Auto-export is fail-safe — if export fails, your generated dataset is unaffected.

## Training Tool Integration

### Unsloth

```python
from datasets import load_dataset
dataset = load_dataset("json", data_files="dataset_sharegpt.jsonl")

from unsloth import FastLanguageModel
# ... load model ...
from trl import SFTTrainer
trainer = SFTTrainer(
    model=model,
    train_dataset=dataset["train"],
    dataset_text_field="conversations",
)
```

### Axolotl

```yaml
# axolotl config
datasets:
  - path: dataset_sharegpt.jsonl
    type: sharegpt
```

### TRL SFTTrainer

```python
from datasets import load_dataset
dataset = load_dataset("json", data_files={
    "train": "dataset_messages_train.jsonl",
    "validation": "dataset_messages_val.jsonl",
})

from trl import SFTTrainer
trainer = SFTTrainer(
    model=model,
    train_dataset=dataset["train"],
    eval_dataset=dataset["validation"],
)
```

### TRL DPOTrainer

```python
from datasets import load_dataset
dataset = load_dataset("json", data_files="dataset_dpo.jsonl")

from trl import DPOTrainer
trainer = DPOTrainer(
    model=model,
    train_dataset=dataset["train"],
)
```

### LLaMA-Factory

```json
{
  "my_dataset": {
    "file_name": "dataset_llama_factory.jsonl",
    "formatting": "alpaca",
    "columns": {
      "prompt": "instruction",
      "query": "input",
      "response": "output",
      "history": "history",
      "system": "system"
    }
  }
}
```

### Oumi

```bash
oumi train -c my_config.yaml \
  --training_data.datasets[0].dataset_name=dataset_oumi.jsonl
```

### OpenAI Fine-Tuning API

```bash
# Upload and create fine-tuning job
openai api fine_tuning.jobs.create \
  -t dataset_openai.jsonl \
  -m gpt-4o-mini-2024-07-18
```

### HuggingFace Hub

```bash
# Push directly from AfterImage
afterimage push -i dataset.jsonl --repo username/my-dataset --private

# Then use anywhere
from datasets import load_dataset
ds = load_dataset("username/my-dataset")
```

## Programmatic API

```python
from afterimage.integrations import get_exporter, list_formats

# List all formats
for fmt in list_formats():
    print(f"{fmt['name']}: {fmt['description']}")

# Export a single format
exporter = get_exporter("sharegpt")
result = exporter.export_file("input.jsonl", "output.jsonl")
print(f"Exported {result.total_output} rows, skipped {result.skipped}")

# Export with system prompt
result = exporter.export_file(
    "input.jsonl",
    "output.jsonl",
    system_prompt="You are a helpful assistant.",
)

# Convert a single conversation
row = {"conversations": [
    {"role": "user", "content": "Hello"},
    {"role": "assistant", "content": "Hi!"},
]}
output_rows = exporter.convert_conversation(row)
```

## Design Notes

- **Streaming**: Exports process line-by-line.
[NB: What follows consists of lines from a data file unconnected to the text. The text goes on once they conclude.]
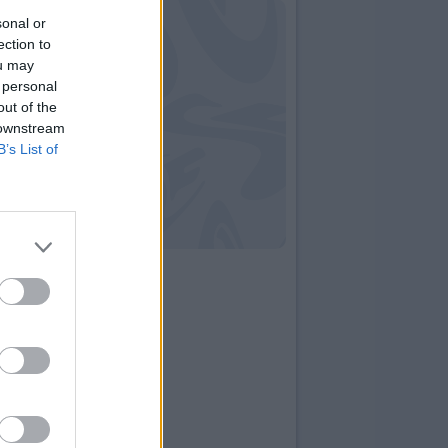
sonal or
ection to
ou may
 personal
out of the
 downstream
B’s List of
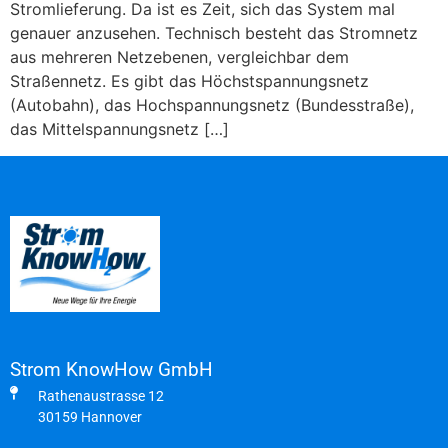
Stromlieferung. Da ist es Zeit, sich das System mal
genauer anzusehen. Technisch besteht das Stromnetz
aus mehreren Netzebenen, vergleichbar dem
Straßennetz. Es gibt das Höchstspannungsnetz
(Autobahn), das Hochspannungsnetz (Bundesstraße),
das Mittelspannungsnetz […]
Strom KnowHow GmbH
Rathenaustrasse 12
30159 Hannover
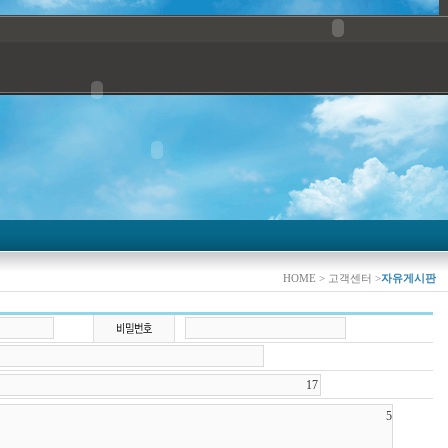
HOME > 고객센터 >
자유게시판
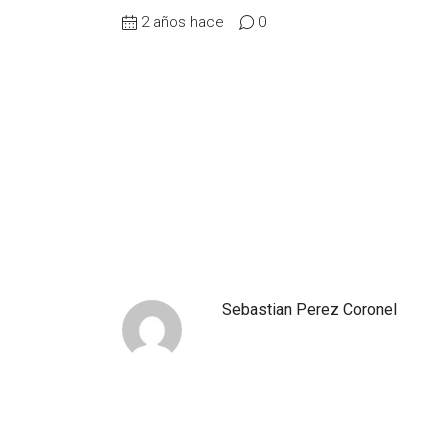
2 años hace
0
Sebastian Perez Coronel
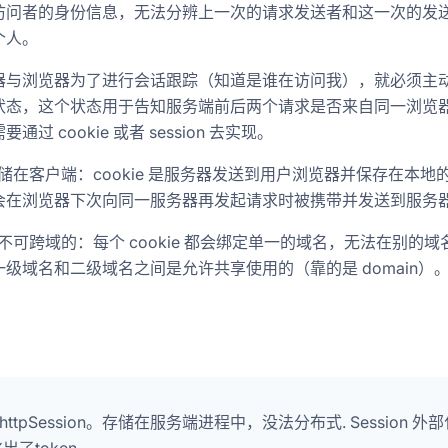
访问者的身份信息，无法分辨上一次的请求发送者和这一次的发
个人。
器与浏览器为了进行会话跟踪（知道是谁在访问我），就必须主
状态，这个状态用于告知服务端前后两个请求是否来自同一浏览
通过 cookie 或者 session 去实现。
e 存储在客户端：cookie 是服务器发送到用户浏览器并保存在本地
会在浏览器下次向同一服务器再发起请求时被携带并发送到服务
e 是不可跨域的：每个 cookie 都会绑定单一的域名，无法在别的
级域名和二级域名之间是允许共享使用的（靠的是 domain）
n
ttpSession。存储在服务端进程中，没法分布式. Session 外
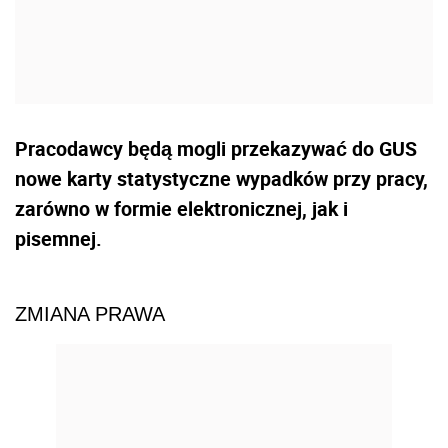
Pracodawcy będą mogli przekazywać do GUS
nowe karty statystyczne wypadków przy pracy,
zarówno w formie elektronicznej, jak i
pisemnej.
ZMIANA PRAWA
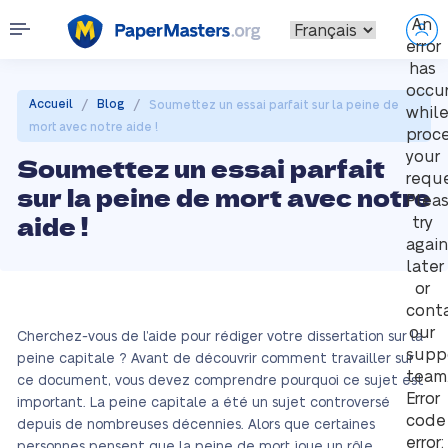
An
error
has
occu
/
/
Accueil
Blog
Soumettez un essai parfait sur la peine de
whil
mort avec notre aide !
proc
your
Soumettez un essai parfait
reque
sur la peine de mort avec notre
Plea
aide !
try
again
later
or
cont
our
Cherchez-vous de l’aide pour rédiger votre dissertation sur la
supp
peine capitale ? Avant de découvrir comment travailler sur
team
ce document, vous devez comprendre pourquoi ce sujet est
Error
important. La peine capitale a été un sujet controversé
code
depuis de nombreuses décennies. Alors que certaines
error:
personnes pensent que la peine de mort joue un rôle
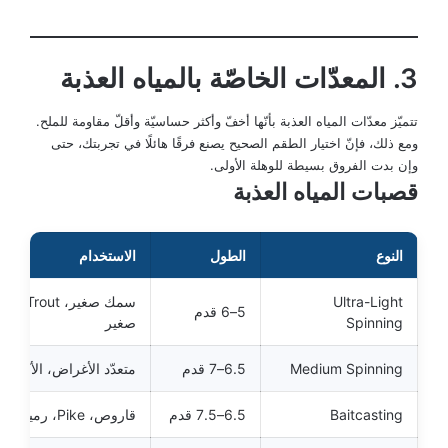
3. المعدّات الخاصّة بالمياه العذبة
تتميّز معدّات المياه العذبة بأنّها أخفّ وأكثر حساسيّة وأقلّ مقاومة للملح.
ومع ذلك، فإنّ اختيار الطقم الصحيح يصنع فرقًا هائلًا في تجربتك، حتى
وإن بدت الفروق بسيطة للوهلة الأولى.
قصبات المياه العذبة
النوع
الطول
الاستخدام
Ultra-Light
سمك صغير، rout
5–6 قدم
Spinning
صغير
Medium Spinning
6.5–7 قدم
متعدّد الأغراض، الأكثر شع
Baitcasting
6.5–7.5 قدم
قاروص، Pike، رميات دقيقة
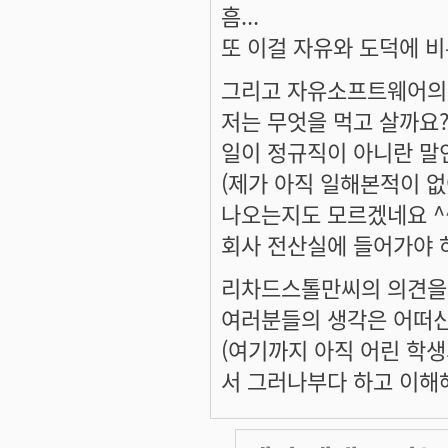
흠...
또 이걸 자유와 도덕에 비
그리고 자유소프트웨어의 세
저는 무엇을 먹고 살까요?
일이 정규직이 아니란 말인
(제가 아직 일해본적이 없
나오는지도 모르겠네요 ^^
회사 전산실에 들어가야 
리차드스톨만씨의 의견을 
여러분들의 생각은 어떠신
(여기까지 아직 어린 학생
서 그러나부다 하고 이해해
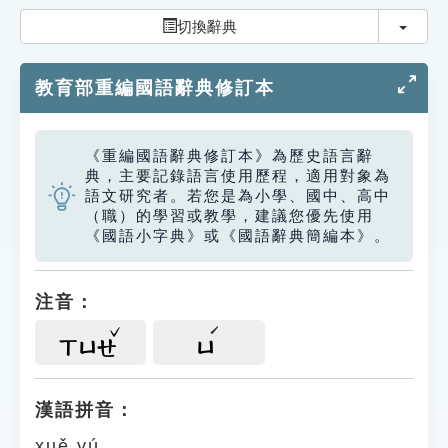
索引選單
切換
切換辭典
知識索引
教育部重編國語辭典修訂本
單字索引
生命大百科索引
《重編國語辭典修訂本》為歷史語言辭
典，主要記錄語言使用歷程，適用對象為
遊戲專區
語文研究者。若您是為小學、國中、高中
（職）的學習或教學，建議您優先使用
《國語小字典》或《國語辭典簡編本》。
教學應用
貓頭鷹博士
注音：
ㄒㄩㄝ
ㄩ
漢語拼音：
xuě yú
Memory usage is constant regardless of dataset size.
- **Graceful degradation**: Unconvertible rows are skipped with warnings, never crashing mid-export.
- **Deterministic**: Same input + seed always produces the same output.
- **No external dependencies**: All core exporters use only the Python standard library. `push` uses `huggingface_hub`, which is installed with the package.